Wojtyla mis à mal par…l’abbé de Nantes.

En « feuilletant » le blog « tradinews » (qui tente de rendre compte du monde de la « tradition », au sens très large du terme), je suis tombée sur un écrit complètement ahurissant de l’abbé de Nantes, datant de 1959, que ce prêtre avait adressé sous forme de lettres ouvertes, à l’apostat Jean-Paul II…

Ahurissant, car l’abbé traite Wojtyla de tous les noms, avec justice évidemment, mais je ne savais même pas que quelqu’un, un jour, avait osé dire ses quatre vérités à cet être répugnant en passe d’être « canonisé » par ses non-moins apostats sucesseurs.

Malheureusement, le texte initial de l’abbé de Nantes est entrecoupé très maladroitement de commentaires d’un de ses fils spirituels (le Frère Bruno, auteur de l’article paru sur Tradinews) ce qui rend la lecture de l’original assez ardue : il est souvent très difficile de démêler l’original de 1959 des commentaires récents du Frère.
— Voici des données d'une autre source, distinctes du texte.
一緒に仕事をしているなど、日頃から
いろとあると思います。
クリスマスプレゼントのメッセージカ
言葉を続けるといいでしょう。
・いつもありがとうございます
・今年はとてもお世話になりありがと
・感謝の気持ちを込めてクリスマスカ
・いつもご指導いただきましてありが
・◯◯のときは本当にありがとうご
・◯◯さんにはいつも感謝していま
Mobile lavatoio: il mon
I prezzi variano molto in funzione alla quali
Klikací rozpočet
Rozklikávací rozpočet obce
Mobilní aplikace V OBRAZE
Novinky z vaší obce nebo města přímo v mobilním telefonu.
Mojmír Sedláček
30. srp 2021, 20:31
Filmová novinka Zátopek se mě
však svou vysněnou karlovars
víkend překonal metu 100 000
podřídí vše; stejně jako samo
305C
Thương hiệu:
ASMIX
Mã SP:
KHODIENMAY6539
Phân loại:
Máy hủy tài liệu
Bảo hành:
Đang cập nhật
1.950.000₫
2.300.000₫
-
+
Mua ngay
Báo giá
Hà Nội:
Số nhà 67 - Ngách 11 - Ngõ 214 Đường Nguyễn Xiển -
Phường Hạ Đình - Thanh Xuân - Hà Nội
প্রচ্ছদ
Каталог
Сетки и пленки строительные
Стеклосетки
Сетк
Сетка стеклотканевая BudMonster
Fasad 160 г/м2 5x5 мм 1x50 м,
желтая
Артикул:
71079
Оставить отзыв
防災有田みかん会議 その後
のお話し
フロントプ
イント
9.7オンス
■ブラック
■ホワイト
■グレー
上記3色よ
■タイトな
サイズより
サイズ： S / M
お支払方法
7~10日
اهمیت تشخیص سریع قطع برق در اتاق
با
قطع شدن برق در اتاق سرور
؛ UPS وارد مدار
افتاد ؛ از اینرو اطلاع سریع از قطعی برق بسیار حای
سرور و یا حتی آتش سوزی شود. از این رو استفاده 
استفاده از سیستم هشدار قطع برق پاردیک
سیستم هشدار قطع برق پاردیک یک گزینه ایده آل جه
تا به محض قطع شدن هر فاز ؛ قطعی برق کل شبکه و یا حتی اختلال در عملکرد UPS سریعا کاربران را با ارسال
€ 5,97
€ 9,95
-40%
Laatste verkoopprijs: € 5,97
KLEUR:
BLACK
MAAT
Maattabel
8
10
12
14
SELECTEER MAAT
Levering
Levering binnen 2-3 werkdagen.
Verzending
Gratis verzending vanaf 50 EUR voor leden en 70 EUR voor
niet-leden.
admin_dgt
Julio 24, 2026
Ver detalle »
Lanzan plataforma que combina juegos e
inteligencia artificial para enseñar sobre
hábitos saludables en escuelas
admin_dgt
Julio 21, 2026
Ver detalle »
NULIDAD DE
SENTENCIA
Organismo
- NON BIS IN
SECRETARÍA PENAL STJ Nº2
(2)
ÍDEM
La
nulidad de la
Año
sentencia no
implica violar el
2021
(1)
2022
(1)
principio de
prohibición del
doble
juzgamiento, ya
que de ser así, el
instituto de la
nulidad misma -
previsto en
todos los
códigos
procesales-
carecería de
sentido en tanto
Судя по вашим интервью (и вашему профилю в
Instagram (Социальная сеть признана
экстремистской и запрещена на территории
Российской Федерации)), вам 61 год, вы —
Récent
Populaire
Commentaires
Quoi qu’il en soit, je recommande la lecture de cet article ici sur le site tradinews : tout y était dit, déjà à l’époque; tout ce que nous dénonçons depuis des décennies concernant Wojtyla : comment ce sinistre personnage a entrepris la démolition de l’Eglise, pendant son interminable et si funeste règne, comment in fine il a établi en lieu et place de la Religion Catholique, la religion luciférienne de l’homme divinisé et fait dieu à la place du vrai Dieu.

Selon certains, JP II serait apparu, après sa mort, dans les flammes de l’enfer.

Quoi d’étonnant à tout cela ? Les « papes » conciliaires ne sont que l’aboutissement et le couronnement (apparent, car ne doutons pas que Notre-Seigneur ne finisse par « siffler la fin de la récréation ») des plans judéo-maçonniques évoqués déjà dans les toutes premières années du 20ème siècle par Mgr Delassus :

Comme la philosophie s’est humanisée, la religion doit s’humaniser elle aussi. Elle doit être faite non plus de confiance en un être infini, mais de confiance dans la nature humaine capable d’évoluer et de progresser à l’infini à partir de cet être nouveau que la science nous fait, de cet être dégagé du surnaturel, fixé dans le naturalisme : l’homme source de sa propre conscience, créateur éternel de soi-même; et par là devenu l’Homme-Dieu.

C’est en quelques mots tout le fond du modernisme dont N. S. P. le Pape Pie X a dit dans l’Encyclique Pascendi dominici gregis : « Qui pourra s’étonner que Nous le définissions le rendez-vous de toutes les hérésies. Si quelqu’un s’était donné la tâche de recueillir toutes les erreurs qui furent jamais contre la foi et d’en concentrer la substance et comme le suc en une seule, véritablement il n’eut pas mieux réussi. Ce n’est pas encore assez dire : les modernistes ne ruinent pas seulement la religion catholique, mais toute religion, pour aboutir à « l’identité de l’homme et de Dieu, c’est-à-dire au panthéisme ».